The property has vines and tall weeds overgrown and has collapsed interiors after years of decay. According to recent reports from Rhinehart to city council, the title search is still being conducted by the law director’s office with an estimate for the demolition of the historic property currently estimated at $24,000.

Estes asked that neighbors continue to call the Marietta Police Department at 740-376-2007 each time entry into the condemned properties is witnessed.

“Any entry without our authorization is trespassing and a crime,” said Estes. “We know that there are still people squatting (at Lot 2, 115 Gilman Ave. and 117 Gilman Ave.), but we need you to call when you see it so we can arrest them.”
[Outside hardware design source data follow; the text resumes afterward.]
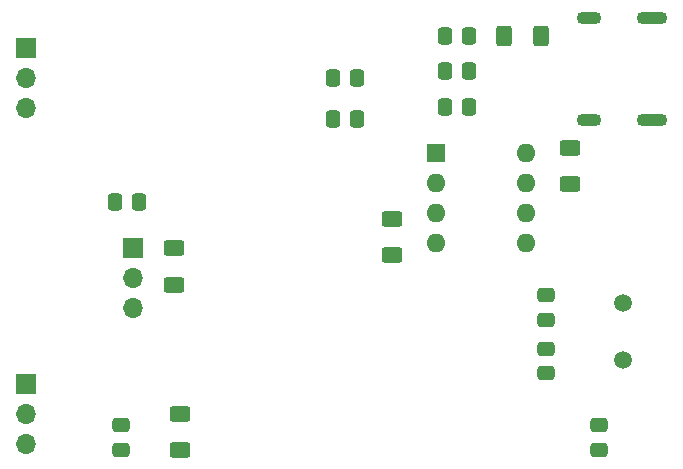
<source format=gbr>
%TF.GenerationSoftware,KiCad,Pcbnew,8.0.6*%
%TF.CreationDate,2025-05-31T11:47:03-05:00*%
%TF.ProjectId,TPS_Calibration_Board,5450535f-4361-46c6-9962-726174696f6e,rev?*%
%TF.SameCoordinates,Original*%
%TF.FileFunction,Soldermask,Bot*%
%TF.FilePolarity,Negative*%
%FSLAX46Y46*%
G04 Gerber Fmt 4.6, Leading zero omitted, Abs format (unit mm)*
G04 Created by KiCad (PCBNEW 8.0.6) date 2025-05-31 11:47:03*
%MOMM*%
%LPD*%
G01*
G04 APERTURE LIST*
G04 Aperture macros list*
%AMRoundRect*
0 Rectangle with rounded corners*
0 $1 Rounding radius*
0 $2 $3 $4 $5 $6 $7 $8 $9 X,Y pos of 4 corners*
0 Add a 4 corners polygon primitive as box body*
4,1,4,$2,$3,$4,$5,$6,$7,$8,$9,$2,$3,0*
0 Add four circle primitives for the rounded corners*
1,1,$1+$1,$2,$3*
1,1,$1+$1,$4,$5*
1,1,$1+$1,$6,$7*
1,1,$1+$1,$8,$9*
0 Add four rect primitives between the rounded corners*
20,1,$1+$1,$2,$3,$4,$5,0*
20,1,$1+$1,$4,$5,$6,$7,0*
20,1,$1+$1,$6,$7,$8,$9,0*
20,1,$1+$1,$8,$9,$2,$3,0*%
G04 Aperture macros list end*
%ADD10R,1.600000X1.600000*%
%ADD11O,1.600000X1.600000*%
%ADD12C,1.500000*%
%ADD13RoundRect,0.250000X-0.625000X0.400000X-0.625000X-0.400000X0.625000X-0.400000X0.625000X0.400000X0*%
%ADD14RoundRect,0.250000X0.400000X0.625000X-0.400000X0.625000X-0.400000X-0.625000X0.400000X-0.625000X0*%
%ADD15O,2.600000X1.100000*%
%ADD16O,2.100000X1.100000*%
%ADD17R,1.700000X1.700000*%
%ADD18O,1.700000X1.700000*%
%ADD19RoundRect,0.250000X-0.475000X0.337500X-0.475000X-0.337500X0.475000X-0.337500X0.475000X0.337500X0*%
%ADD20RoundRect,0.250000X0.337500X0.475000X-0.337500X0.475000X-0.337500X-0.475000X0.337500X-0.475000X0*%
%ADD21RoundRect,0.250000X-0.337500X-0.475000X0.337500X-0.475000X0.337500X0.475000X-0.337500X0.475000X0*%
%ADD22RoundRect,0.250000X0.475000X-0.337500X0.475000X0.337500X-0.475000X0.337500X-0.475000X-0.337500X0*%
G04 APERTURE END LIST*
D10*
%TO.C,U1*%
X176200000Y-96130000D03*
D11*
X176200000Y-98670000D03*
X176200000Y-101210000D03*
X176200000Y-103750000D03*
X183820000Y-103750000D03*
X183820000Y-101210000D03*
X183820000Y-98670000D03*
X183820000Y-96130000D03*
%TD*%
D12*
%TO.C,Y1*%
X192000000Y-108800000D03*
X192000000Y-113680000D03*
%TD*%
D13*
%TO.C,R12*%
X154500000Y-121300000D03*
X154500000Y-118200000D03*
%TD*%
D14*
%TO.C,R6*%
X185050000Y-86250000D03*
X181950000Y-86250000D03*
%TD*%
D13*
%TO.C,R3*%
X154000000Y-104200000D03*
X154000000Y-107300000D03*
%TD*%
%TO.C,R2*%
X172500000Y-101700000D03*
X172500000Y-104800000D03*
%TD*%
%TO.C,R1*%
X187500000Y-95700000D03*
X187500000Y-98800000D03*
%TD*%
D15*
%TO.C,P1*%
X194470000Y-84680000D03*
D16*
X189110000Y-84680000D03*
D15*
X194470000Y-93320000D03*
D16*
X189110000Y-93320000D03*
%TD*%
D17*
%TO.C,JP1*%
X150500000Y-104210000D03*
D18*
X150500000Y-106750000D03*
X150500000Y-109290000D03*
%TD*%
D17*
%TO.C,J2*%
X141500000Y-87225000D03*
D18*
X141500000Y-89765000D03*
X141500000Y-92305000D03*
%TD*%
D17*
%TO.C,J1*%
X141500000Y-115670000D03*
D18*
X141500000Y-118210000D03*
X141500000Y-120750000D03*
%TD*%
D19*
%TO.C,C16*%
X190000000Y-121250000D03*
X190000000Y-119175000D03*
%TD*%
D20*
%TO.C,C15*%
X169537500Y-89750000D03*
X167462500Y-89750000D03*
%TD*%
%TO.C,C14*%
X169537500Y-93250000D03*
X167462500Y-93250000D03*
%TD*%
%TO.C,C11*%
X176925000Y-92250000D03*
X179000000Y-92250000D03*
%TD*%
%TO.C,C10*%
X179000000Y-89240000D03*
X176925000Y-89240000D03*
%TD*%
%TO.C,C9*%
X179000000Y-86230000D03*
X176925000Y-86230000D03*
%TD*%
D19*
%TO.C,C3*%
X185500000Y-108175000D03*
X185500000Y-110250000D03*
%TD*%
D21*
%TO.C,C2*%
X151075000Y-100250000D03*
X149000000Y-100250000D03*
%TD*%
D22*
%TO.C,C1*%
X185500000Y-114787500D03*
X185500000Y-112712500D03*
%TD*%
D19*
%TO.C,C8*%
X149500000Y-121287500D03*
X149500000Y-119212500D03*
%TD*%
M02*

</source>
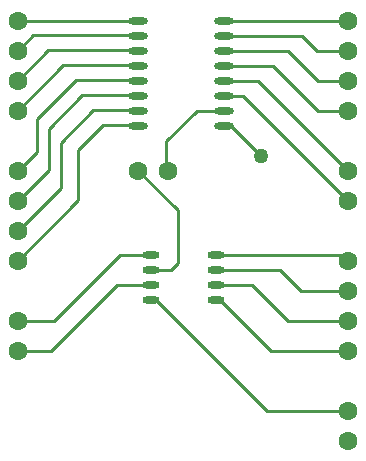
<source format=gtl>
G04*
G04 #@! TF.GenerationSoftware,Altium Limited,Altium Designer,18.1.9 (240)*
G04*
G04 Layer_Physical_Order=1*
G04 Layer_Color=255*
%FSLAX25Y25*%
%MOIN*%
G70*
G01*
G75*
%ADD12C,0.01000*%
%ADD15O,0.05709X0.02362*%
%ADD16O,0.06496X0.02362*%
%ADD21C,0.06299*%
%ADD22C,0.05000*%
D12*
X92776Y108405D02*
X99685Y101496D01*
X71358Y108405D02*
X92776D01*
X99685Y101496D02*
X115512D01*
X95512Y91496D02*
X115512D01*
X83602Y103405D02*
X95512Y91496D01*
X71358Y103405D02*
X83602D01*
X80492Y166516D02*
X115512Y131496D01*
X74114Y166516D02*
X80492D01*
X19685Y135669D02*
Y150847D01*
X5512Y121496D02*
X19685Y135669D01*
X15748Y155512D02*
X26831Y166595D01*
X15748Y141732D02*
Y155512D01*
X26831Y166595D02*
X45492D01*
X30433Y161594D02*
X45492D01*
X19685Y150847D02*
X30433Y161594D01*
X33858Y156595D02*
X45492D01*
X25591Y148327D02*
X33858Y156595D01*
X25591Y131574D02*
Y148327D01*
X58661Y110768D02*
Y128347D01*
X45512Y141496D02*
X58661Y128347D01*
X56299Y108405D02*
X58661Y110768D01*
X89764Y81496D02*
X115512D01*
X72854Y98405D02*
X89764Y81496D01*
X71358Y98405D02*
X72854D01*
X88504Y61496D02*
X115512D01*
X51595Y98405D02*
X88504Y61496D01*
X49902Y98405D02*
X51595D01*
X76555Y156516D02*
X86614Y146457D01*
X74114Y156516D02*
X76555D01*
X65059Y161516D02*
X74114D01*
X54917Y151374D02*
X65059Y161516D01*
X54917Y142090D02*
Y151374D01*
X105020Y181496D02*
X115512D01*
X100000Y186516D02*
X105020Y181496D01*
X74114Y186516D02*
X100000D01*
X105334Y171496D02*
X115512D01*
X95315Y181516D02*
X105334Y171496D01*
X74114Y181516D02*
X95315D01*
X105413Y161496D02*
X115512D01*
X90394Y176516D02*
X105413Y161496D01*
X74114Y176516D02*
X90394D01*
X39469Y113406D02*
X49902D01*
X17559Y91496D02*
X39469Y113406D01*
X5512Y91496D02*
X17559D01*
X38445Y103405D02*
X49902D01*
X16535Y81496D02*
X38445Y103405D01*
X5512Y81496D02*
X16535D01*
X11811Y158661D02*
X24744Y171595D01*
X11811Y147795D02*
Y158661D01*
X24744Y171595D02*
X45492D01*
X5512Y131496D02*
X15748Y141732D01*
X5512Y141496D02*
X11811Y147795D01*
X5512Y111496D02*
X25591Y131574D01*
X49902Y108405D02*
X56299D01*
X5531Y191516D02*
X45571D01*
X5512Y191496D02*
X5531Y191516D01*
X113602Y113406D02*
X115512Y111496D01*
X71358Y113406D02*
X113602D01*
X85492Y171516D02*
X115512Y141496D01*
X74114Y171516D02*
X85492D01*
X115492Y191516D02*
X115512Y191496D01*
X74114Y191516D02*
X115492D01*
X45492Y156595D02*
X45571Y156516D01*
X45492Y161594D02*
X45571Y161516D01*
X45492Y166595D02*
X45571Y166516D01*
X45492Y171595D02*
X45571Y171516D01*
X45492Y176594D02*
X45571Y176516D01*
X20610Y176594D02*
X45492D01*
Y181595D02*
X45571Y181516D01*
X15610Y181595D02*
X45492D01*
Y186594D02*
X45571Y186516D01*
X10610Y186594D02*
X45492D01*
X114803Y62205D02*
X115512Y61496D01*
X54917Y142090D02*
X55512Y141496D01*
X5512Y161496D02*
X20610Y176594D01*
X5512Y171496D02*
X15610Y181595D01*
X5512Y181496D02*
X10610Y186594D01*
D15*
X49902Y113406D02*
D03*
Y108405D02*
D03*
Y103405D02*
D03*
Y98405D02*
D03*
X71358Y113406D02*
D03*
Y108405D02*
D03*
Y103405D02*
D03*
Y98405D02*
D03*
D16*
X45571Y191516D02*
D03*
Y186516D02*
D03*
Y181516D02*
D03*
Y176516D02*
D03*
Y171516D02*
D03*
Y166516D02*
D03*
Y161516D02*
D03*
Y156516D02*
D03*
X74114Y191516D02*
D03*
Y186516D02*
D03*
Y181516D02*
D03*
Y176516D02*
D03*
Y171516D02*
D03*
Y166516D02*
D03*
Y161516D02*
D03*
Y156516D02*
D03*
D21*
X115512Y51496D02*
D03*
Y61496D02*
D03*
X45512Y141496D02*
D03*
X55512D02*
D03*
X5512D02*
D03*
Y131496D02*
D03*
Y121496D02*
D03*
Y111496D02*
D03*
Y91496D02*
D03*
Y81496D02*
D03*
X5512Y191496D02*
D03*
Y181496D02*
D03*
Y171496D02*
D03*
Y161496D02*
D03*
X115512D02*
D03*
Y171496D02*
D03*
Y181496D02*
D03*
Y191496D02*
D03*
Y131496D02*
D03*
Y141496D02*
D03*
Y111496D02*
D03*
Y101496D02*
D03*
Y91496D02*
D03*
Y81496D02*
D03*
D22*
X86614Y146457D02*
D03*
M02*

</source>
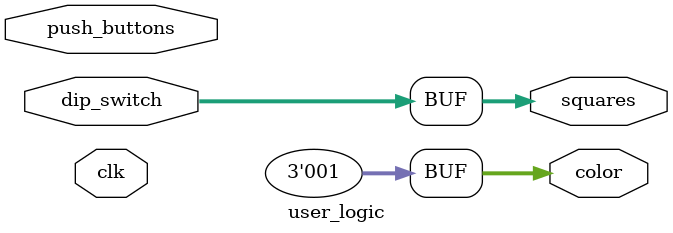
<source format=v>
module user_logic(clk, push_buttons, dip_switch, color, squares);
	input clk;
	input [1:0] push_buttons;
	input [3:0] dip_switch;
	
	output [2:0] color = 1; // 001 ; r-0 g-0 b-1  (BLUE)
	output [3:0] squares;
	
	reg [2:0] color = 1;


	assign squares = dip_switch;
	
        always @(posedge clk)
         begin
           if (push_buttons[0])
			  color <=color +1;
			  else if (push_buttons[1])
			  color <= color - 1;
			  
			  else
			  color <=color;
           
           
         end
endmodule 


</source>
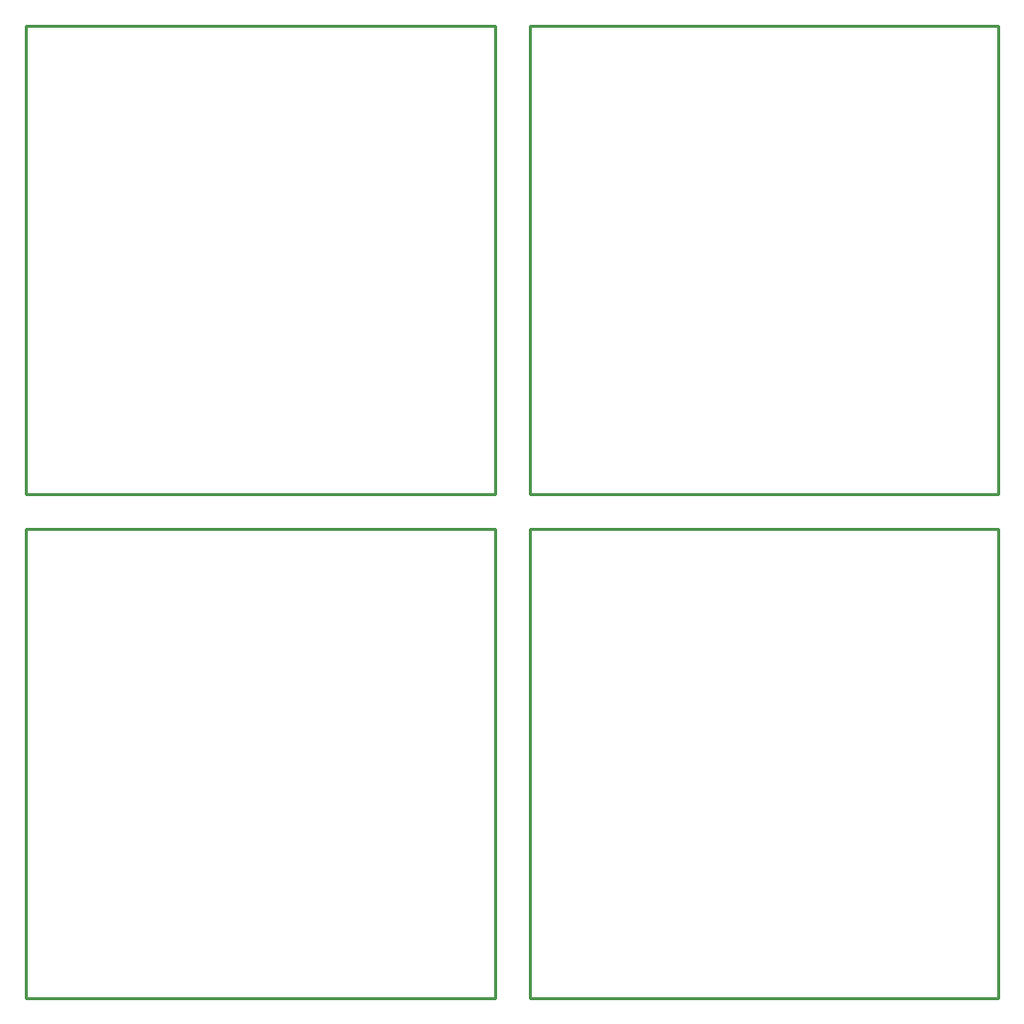
<source format=gm1>
%MOIN*%
%OFA0B0*%
%FSLAX25Y25*%
%IPPOS*%
%LPD*%
%ADD11C,0.01*%
%ADD22C,0.01*%
%ADD23C,0.01*%
%ADD24C,0.01*%
G01*
G75*
D11*
X0000000Y0236220D02*
X0157480Y0236220D01*
X0000000Y0393700D02*
X0157480Y0393700D01*
X0157480Y0236220D02*
X0157480Y0393700D01*
X0000000Y0236220D02*
X0000000Y0393700D01*
G04 next file*
G04*
G04 #@! TF.GenerationSoftware,Altium Limited,Altium Designer,21.7.2 (23)*
G04*
G04 Layer_Color=16711935*
G04 skipping 70
G04*
G04 #@! TF.SameCoordinates,3D67BF19-0A55-4891-8FEB-F4BE30BF2CF6*
G04*
G04*
G04 #@! TF.FilePolarity,Positive*
G04*
G01*
G75*
D22*
X0169291Y0236220D02*
X0326771Y0236220D01*
X0169291Y0393700D02*
X0326771Y0393700D01*
X0326771Y0236220D02*
X0326771Y0393700D01*
X0169291Y0236220D02*
X0169291Y0393700D01*
G04 next file*
G04*
G04 #@! TF.GenerationSoftware,Altium Limited,Altium Designer,21.7.2 (23)*
G04*
G04 Layer_Color=16711935*
G04 skipping 70
G04*
G04 #@! TF.SameCoordinates,3D67BF19-0A55-4891-8FEB-F4BE30BF2CF6*
G04*
G04*
G04 #@! TF.FilePolarity,Positive*
G04*
G01*
G75*
D23*
X0000000Y0066929D02*
X0157480Y0066929D01*
X0000000Y0224409D02*
X0157480Y0224409D01*
X0157480Y0066929D02*
X0157480Y0224409D01*
X0000000Y0066929D02*
X0000000Y0224409D01*
G04 next file*
G04*
G04 #@! TF.GenerationSoftware,Altium Limited,Altium Designer,21.7.2 (23)*
G04*
G04 Layer_Color=16711935*
G04 skipping 70
G04*
G04 #@! TF.SameCoordinates,3D67BF19-0A55-4891-8FEB-F4BE30BF2CF6*
G04*
G04*
G04 #@! TF.FilePolarity,Positive*
G04*
G01*
G75*
D24*
X0169291Y0066929D02*
X0326771Y0066929D01*
X0169291Y0224409D02*
X0326771Y0224409D01*
X0326771Y0066929D02*
X0326771Y0224409D01*
X0169291Y0066929D02*
X0169291Y0224409D01*
M02*
</source>
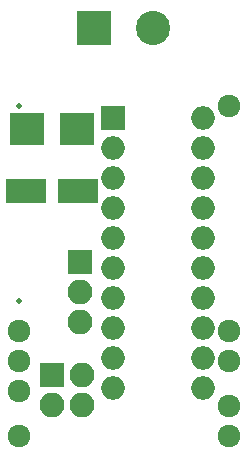
<source format=gts>
G04 #@! TF.FileFunction,Soldermask,Top*
%FSLAX46Y46*%
G04 Gerber Fmt 4.6, Leading zero omitted, Abs format (unit mm)*
G04 Created by KiCad (PCBNEW 4.0.6+dfsg1-1) date Thu Mar 15 12:52:20 2018*
%MOMM*%
%LPD*%
G01*
G04 APERTURE LIST*
%ADD10C,0.100000*%
%ADD11R,2.900000X2.700000*%
%ADD12R,2.100000X2.100000*%
%ADD13O,2.100000X2.100000*%
%ADD14R,2.900000X2.900000*%
%ADD15C,2.900000*%
%ADD16C,1.924000*%
%ADD17C,0.500000*%
%ADD18R,2.000000X2.000000*%
%ADD19O,2.000000X2.000000*%
%ADD20R,3.400000X2.000000*%
G04 APERTURE END LIST*
D10*
D11*
X154750000Y-77800000D03*
X150450000Y-77800000D03*
D12*
X152600000Y-98600000D03*
D13*
X155140000Y-98600000D03*
X152600000Y-101140000D03*
X155140000Y-101140000D03*
D14*
X156200000Y-69200000D03*
D15*
X161200000Y-69200000D03*
D12*
X155000000Y-89000000D03*
D13*
X155000000Y-91540000D03*
X155000000Y-94080000D03*
D16*
X167551100Y-103733600D03*
X167551100Y-101193600D03*
X167551100Y-97383600D03*
X167551100Y-94843600D03*
X149771100Y-103733600D03*
D17*
X149771100Y-75793600D03*
D16*
X167551100Y-75793600D03*
X149771100Y-99923600D03*
X149771100Y-97383600D03*
X149771100Y-94843600D03*
D17*
X149771100Y-92303600D03*
D18*
X157800000Y-76800000D03*
D19*
X165420000Y-99660000D03*
X157800000Y-79340000D03*
X165420000Y-97120000D03*
X157800000Y-81880000D03*
X165420000Y-94580000D03*
X157800000Y-84420000D03*
X165420000Y-92040000D03*
X157800000Y-86960000D03*
X165420000Y-89500000D03*
X157800000Y-89500000D03*
X165420000Y-86960000D03*
X157800000Y-92040000D03*
X165420000Y-84420000D03*
X157800000Y-94580000D03*
X165420000Y-81880000D03*
X157800000Y-97120000D03*
X165420000Y-79340000D03*
X157800000Y-99660000D03*
X165420000Y-76800000D03*
D20*
X154800000Y-83000000D03*
X150400000Y-83000000D03*
M02*

</source>
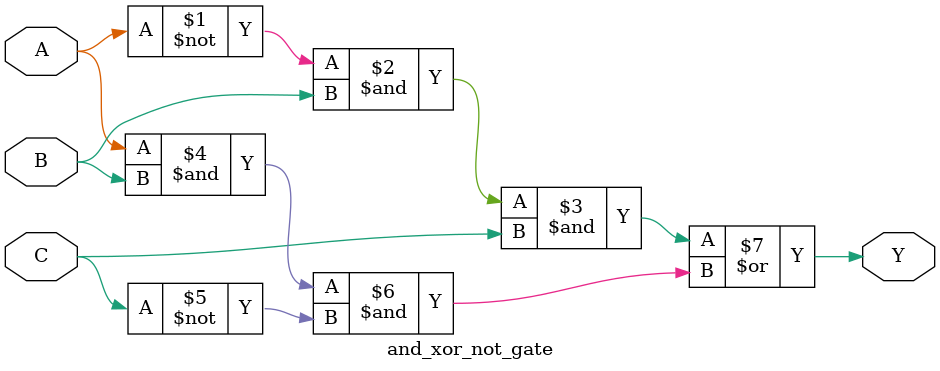
<source format=sv>
module and_xor_not_gate (
    input wire A, B, C,   // 输入A, B, C
    output wire Y         // 输出Y
);
    // 直接实现布尔表达式: Y = (A&B^C) & (~A)
    // 使用德摩根定律和布尔代数简化: Y = (A&B&~C) | (~A&B&C)
    assign Y = (~A & B & C) | (A & B & ~C);
endmodule
</source>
Photo by Janelle Patterson Fourth Ward Councilman Geoff Schenkel, left, and Main Street West co-chair Jackson Patterson, right, assess continued concerns at 115 and 117 Gilman Avenue this month before talking with neighbors about squatters breaking into the condemned structures.

Bertram did not return a call for comment on Thursday.

Janelle Patterson can be reached at jpatterson@mariettatimes.com.

At a glance:

• Legal action against 708 Eighth St. is currently before Judge Randall Burnworth in Washington County Common Pleas Court with the next hearing on the property scheduled for Sept. 4.

• 708 Eighth St. is the city’s top priority for blight.

• Lot 2 in the Bertram-owned trailer park at the corner of Gilman Avenue and Virginia Street was condemned for health and safety on July 18.

• Now all entry into the trailer home is legally considered trespassing unless pre-authorized by city police before each occurrence to fix structural issues.

• Any activity may be anonymously reported to the Marietta Police Department at 740-376-2007.

• 115-117 Gilman Ave. still has evidence of squatters using the historic and condemned property.

• The two structures are the second priority for city blight work.